_The problem:_ In the listing below, the lines starting with the line with "focal_35mm: 120" and going on through the line with "exposure_s: 1/250" are to be reproduced exactly, and only those.

_Records to process:_
* * * * * * * * *

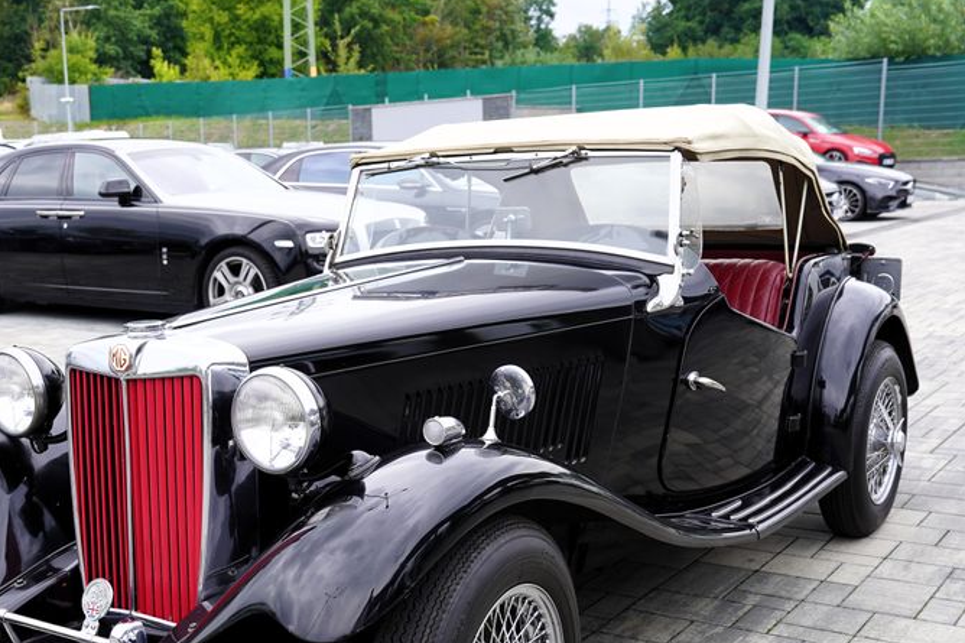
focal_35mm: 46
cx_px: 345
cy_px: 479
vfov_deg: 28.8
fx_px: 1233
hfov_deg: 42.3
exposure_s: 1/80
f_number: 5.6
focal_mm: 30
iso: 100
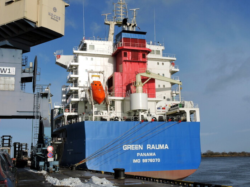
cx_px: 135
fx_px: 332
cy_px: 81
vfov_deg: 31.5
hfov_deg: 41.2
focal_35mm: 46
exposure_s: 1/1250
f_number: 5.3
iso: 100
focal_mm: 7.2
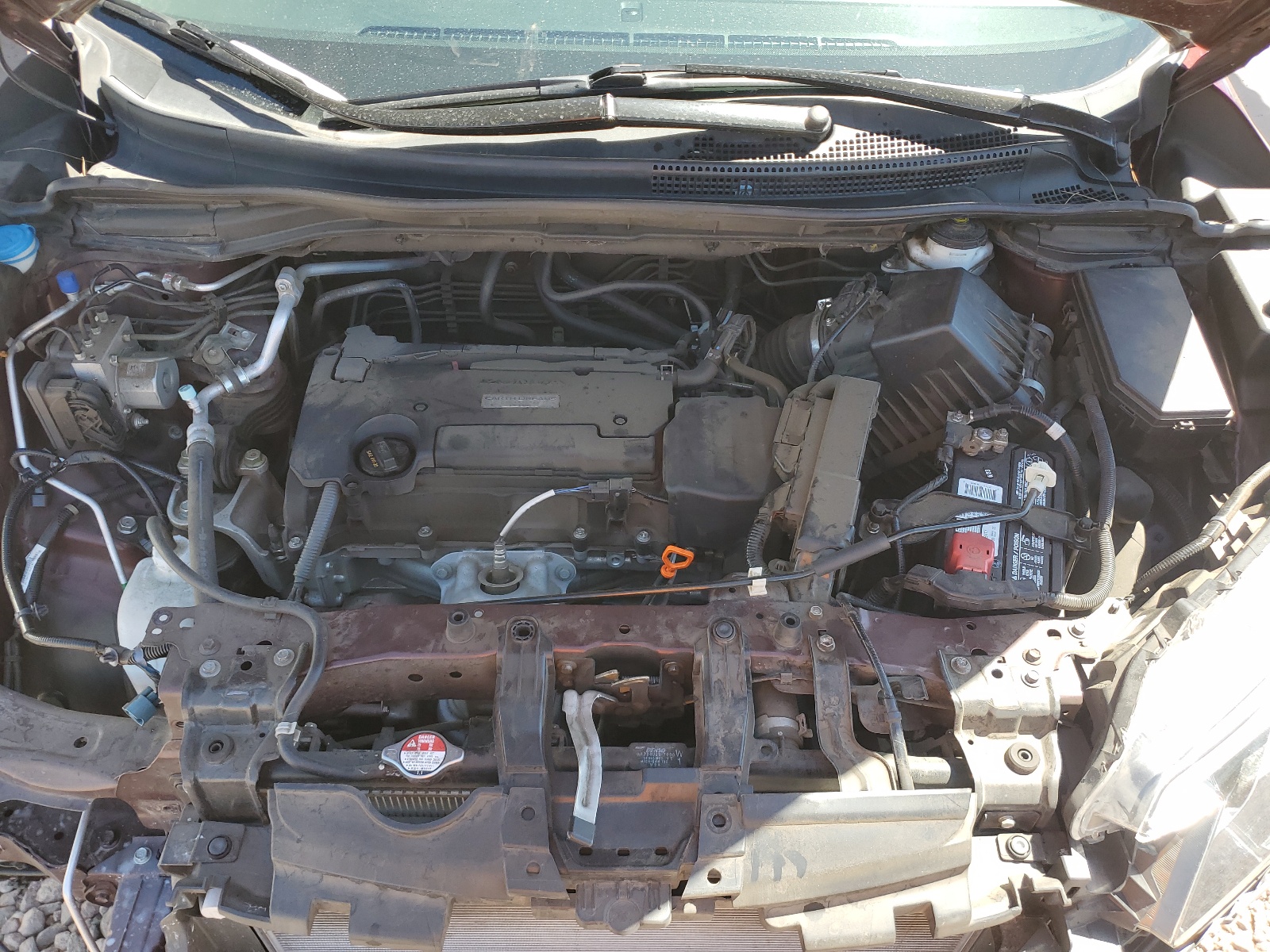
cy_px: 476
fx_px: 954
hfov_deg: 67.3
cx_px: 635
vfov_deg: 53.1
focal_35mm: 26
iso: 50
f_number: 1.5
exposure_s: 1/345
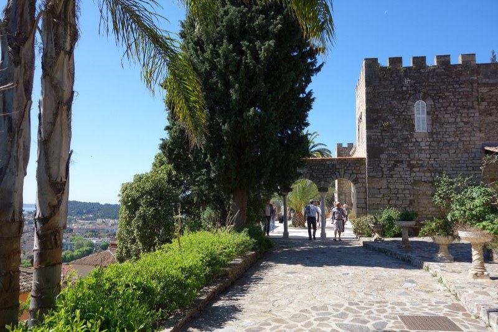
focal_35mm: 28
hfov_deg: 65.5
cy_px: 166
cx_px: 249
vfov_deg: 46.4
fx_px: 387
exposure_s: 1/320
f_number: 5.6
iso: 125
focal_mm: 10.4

* * * * * * * * *

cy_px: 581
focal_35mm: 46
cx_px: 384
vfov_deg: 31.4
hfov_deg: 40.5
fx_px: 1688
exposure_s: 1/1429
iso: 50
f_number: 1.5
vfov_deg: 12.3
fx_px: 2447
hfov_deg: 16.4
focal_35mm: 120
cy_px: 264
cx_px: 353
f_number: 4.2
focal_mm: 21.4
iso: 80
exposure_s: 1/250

* * * * * * * * *

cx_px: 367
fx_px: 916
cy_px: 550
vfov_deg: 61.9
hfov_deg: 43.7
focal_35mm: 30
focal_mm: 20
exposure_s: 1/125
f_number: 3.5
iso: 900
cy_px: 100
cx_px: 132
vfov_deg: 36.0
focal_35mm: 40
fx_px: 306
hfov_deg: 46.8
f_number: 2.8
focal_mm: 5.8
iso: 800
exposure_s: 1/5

* * * * * * * * *

_Solution to this task:_
focal_35mm: 120
cy_px: 264
cx_px: 353
f_number: 4.2
focal_mm: 21.4
iso: 80
exposure_s: 1/250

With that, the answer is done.